C’est sans doute trop peu trop tard…

Scientifiquement vôtre

Claude COULOMBE

Aller voir aussi le cas des orques du sud si je ne me trompe pas il en reste que 72 a peu près individues sa serais appréciée merci

Wolfia

Dans un monde aussi sophistiqué en terme de technologie et de téléphones intelligents, ne serait-il pas possible de mettre des GPS après ces géants des mers et d’obliger tous les navires d’être équipés de systèmes d’alarme quand une baleine approche? On met des GPS aux caribous, chevreuils et orignaux, même après les oiseaux migrateurs, alors serait-il possible de le faire pour les baleines sans les affecter?

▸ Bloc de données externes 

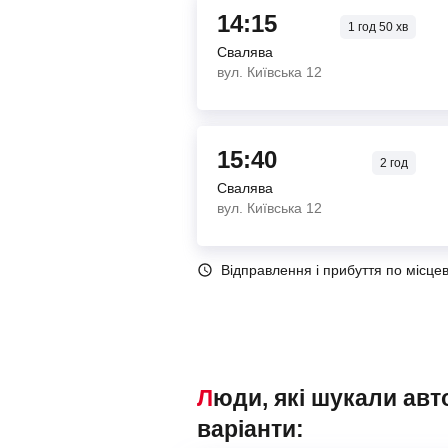
14:15
1
год
50
хв
Свалява
вул. Київська 12
15:40
2
год
Свалява
вул. Київська 12
Відправлення і прибуття по місце
Люди, які шукали автобуси Свалява – Ужгород, також переглядали наступні
варіанти: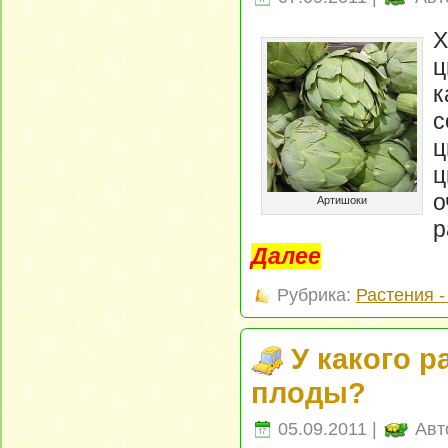
Х
ц
к
с
ц
ц
о
Артишоки
р
Далее
Рубрика:
Растения 
У какого 
плоды?
05.09.2011 |
Авт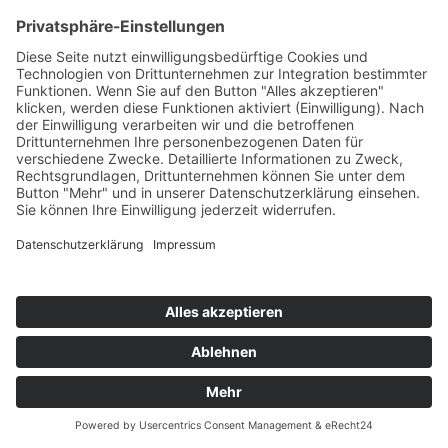
HOUSEFLY
Move It On
TB Media/KNM
76
TW
LW
2W
3W
%
NEU
-
-
-
6,0%
RAYMAN RAVE & DJ ELEKTROSHOCK
Take Me To The Mansion
Mental Madness/KNM
77
TW
LW
2W
3W
%
NEU
-
-
-
5,9%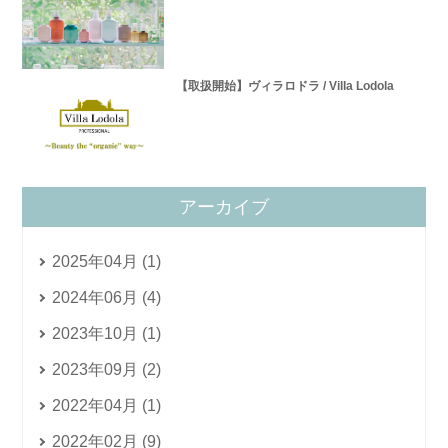
【取扱開始】ヴィラロドラ / Villa Lodola
アーカイブ
2025年04月 (1)
2024年06月 (4)
2023年10月 (1)
2023年09月 (2)
2022年04月 (1)
2022年02月 (9)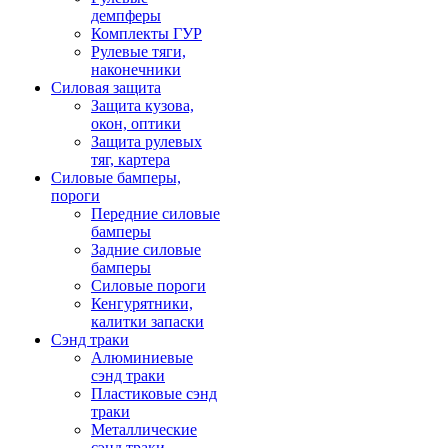
демпферы
Комплекты ГУР
Рулевые тяги,
наконечники
Силовая защита
Защита кузова,
окон, оптики
Защита рулевых
тяг, картера
Силовые бамперы,
пороги
Передние силовые
бамперы
Задние силовые
бамперы
Силовые пороги
Кенгурятники,
калитки запаски
Сэнд траки
Алюминиевые
сэнд траки
Пластиковые сэнд
траки
Металлические
сэнд траки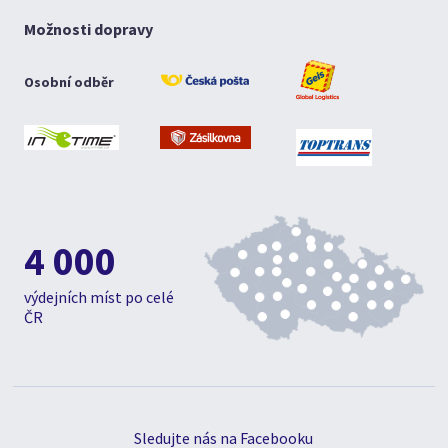
Možnosti dopravy
Osobní odběr
4 000
výdejních míst po celé
ČR
Sledujte nás na Facebooku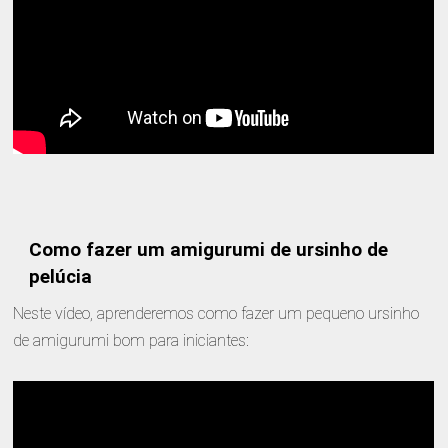
Como fazer um amigurumi de ursinho de
pelúcia
Neste vídeo, aprenderemos como fazer um pequeno ursinho
de amigurumi bom para iniciantes: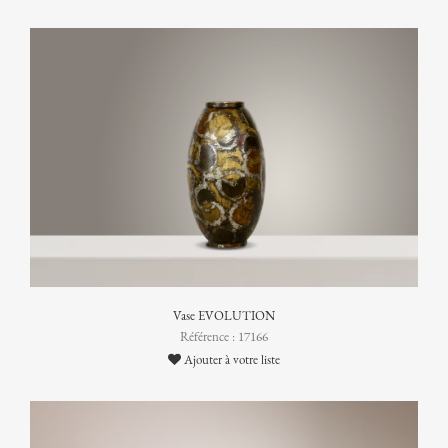
Vase EVOLUTION
Référence : 17166
Ajouter à votre liste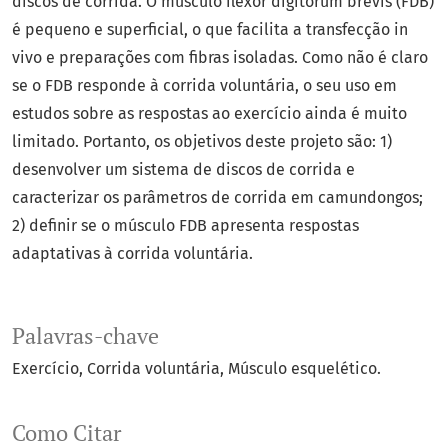
discos de corrida. O músculo flexor digitorum brevis (FDB)
é pequeno e superficial, o que facilita a transfecção in
vivo e preparações com fibras isoladas. Como não é claro
se o FDB responde à corrida voluntária, o seu uso em
estudos sobre as respostas ao exercício ainda é muito
limitado. Portanto, os objetivos deste projeto são: 1)
desenvolver um sistema de discos de corrida e
caracterizar os parâmetros de corrida em camundongos;
2) definir se o músculo FDB apresenta respostas
adaptativas à corrida voluntária.
Palavras-chave
Exercício
Corrida voluntária
Músculo esquelético.
Como Citar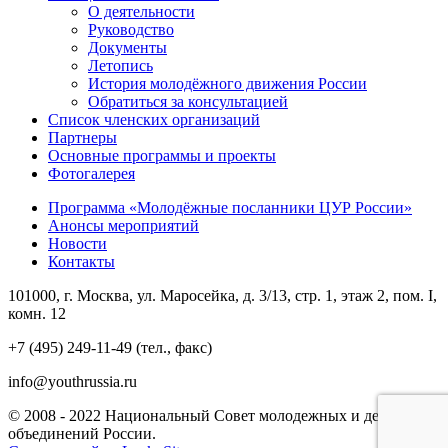
О деятельности
Руководство
Документы
Летопись
История молодёжного движения России
Обратиться за консультацией
Список членских организаций
Партнеры
Основные программы и проекты
Фотогалерея
Программа «Молодёжные посланники ЦУР России»
Анонсы мероприятий
Новости
Контакты
101000, г. Москва, ул. Маросейка, д. 3/13, стр. 1, этаж 2, пом. I,
комн. 12
+7 (495) 249-11-49 (тел., факс)
info@youthrussia.ru
© 2008 - 2022 Национальный Совет молодежных и детских
объединений России.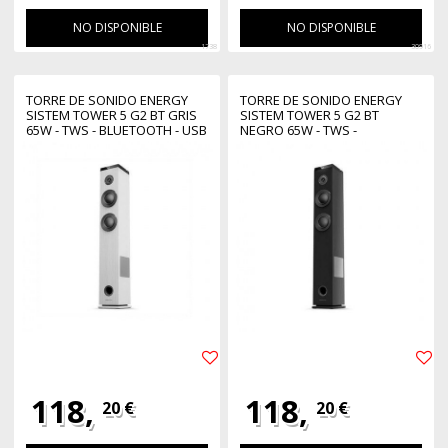
NO DISPONIBLE
NO DISPONIBLE
1738
30916
TORRE DE SONIDO ENERGY
TORRE DE SONIDO ENERGY
SISTEM TOWER 5 G2 BT GRIS
SISTEM TOWER 5 G2 BT
65W - TWS - BLUETOOTH - USB
NEGRO 65W - TWS -
- SD - FM
BLUETOOTH - USB - SD - FM
118,
118,
20 €
20 €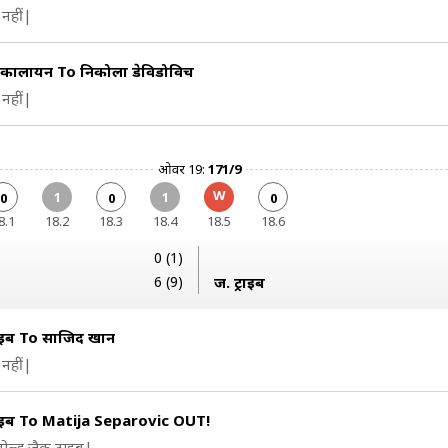
नहीं|
 कार्लायन To निकोला डेविडोविच
नहीं|
ओवर 19:
171/9
W
1
1
0
0
0
8.1
18.2
18.3
18.4
18.5
18.6
0 (1)
6 (9)
ज. ट्राइब
राइब To साजिद खान
नहीं|
राइब To Matija Separovic OUT!
बोल्ड जैक ट्राइब|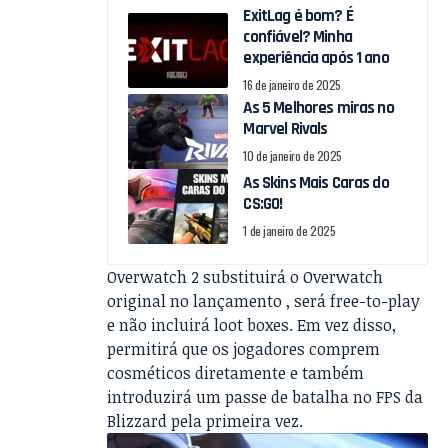
ExitLag é bom? É
confiável? Minha
experiência após 1 ano
16 de janeiro de 2025
As 5 Melhores miras no
Marvel Rivals
10 de janeiro de 2025
As Skins Mais Caras do
CS:GO!
1 de janeiro de 2025
Overwatch 2 substituirá o Overwatch
original no lançamento , será free-to-play
e não incluirá loot boxes. Em vez disso,
permitirá que os jogadores comprem
cosméticos diretamente e também
introduzirá um passe de batalha no FPS da
Blizzard pela primeira vez.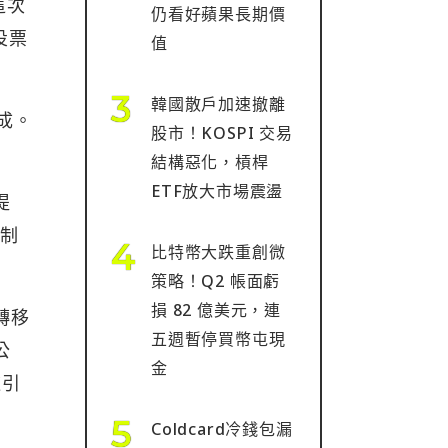
這次
仍看好蘋果長期價
投票
值
韓國散戶加速撤離
完成。
股市！KOSPI 交易
結構惡化，槓桿
ETF放大市場震盪
提
控制
比特幣大跌重創微
策略！Q2 帳面虧
損 82 億美元，連
務轉移
五週暫停買幣屯現
公
金
這引
Coldcard冷錢包漏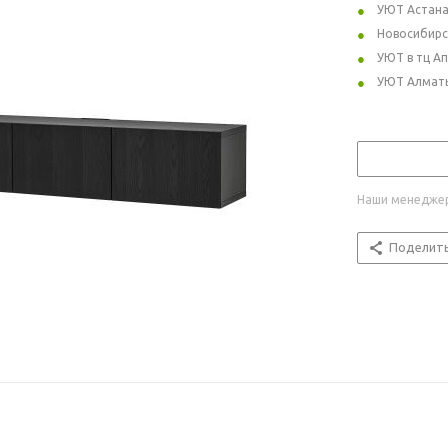
УЮТ Астан
Новосибирс
УЮТ в тц А
УЮТ Алмат
Наши менеджер
Поделит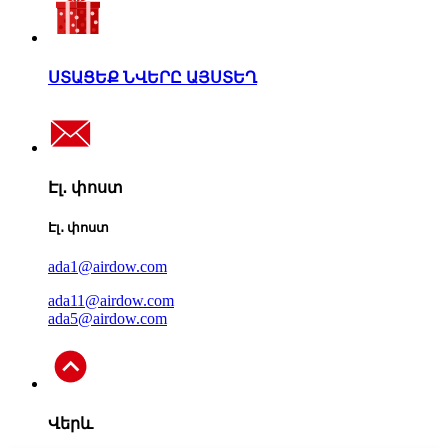
ՍՏԱՑԵՔ ՆՎԵՐԸ ԱՅՍՏԵՂ
Էլ․ փոստ
Էլ․ փոստ
ada1@airdow.com
ada11@airdow.com
ada5@airdow.com
Վերև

Quant aux agrès de pêche, aujourd’hui c’est devenu un privilège de pêcher et on devrait interdire les cordes et autres bébelles comme faisant partie des agrès de pêche – on peut trouver d’autres moyens par exemple de remonter les cages à homards. L’exception serait les lignes à pêche et les cordes qui servent à traîner des agrès de pêche mais en limiter la longueur et obliger le pêcheur à toujours surveiller ses agrès et les remonter quand ce n’est plus nécessaire. Avec le GPS sur les baleines, les pêcheurs le sauraient s’il y a une baleine dans les alentours et devraient absolument retirer tous les agrès, cesser de pêcher et se déplacer très lentement. Il doit y avoir un moyen d’éviter toutes ces morts inutiles.

Je trouve cet article vraiment d’actualité. Je crois qu’il est grand temps d’apporter des correctifs aux navires en général. Il faudrait obliger tous les navires, même les chalutiers de pêche, à être équipés d’un dispositif assez puissant pour protéger tous les hélices qu’ils possèdent, et ceci pour empêcher de blesser inutilement tous les mammifères marins.
On pourrait aussi exiger que tous les grands paquebots circulent à au moins 200 km de la côte Atlantique.
On pourrait aussi exiger que tous les engins de pêche soit identifiés à chaque chalutier de façon à être capable de retracer chaque filet, chaque cage de pêcherie à être muni d’une puce retraçable.
Et je crois qu’il serait tout d’abord très pertinent de commencer par entreprendre, une fois pour toutes , de faire le grand ménage des fonds marins, surtout dans les zones de pêche intensive.
Merci de votre écoute. J’aimerais apprécier vos commentaires et un retour de ce courriel.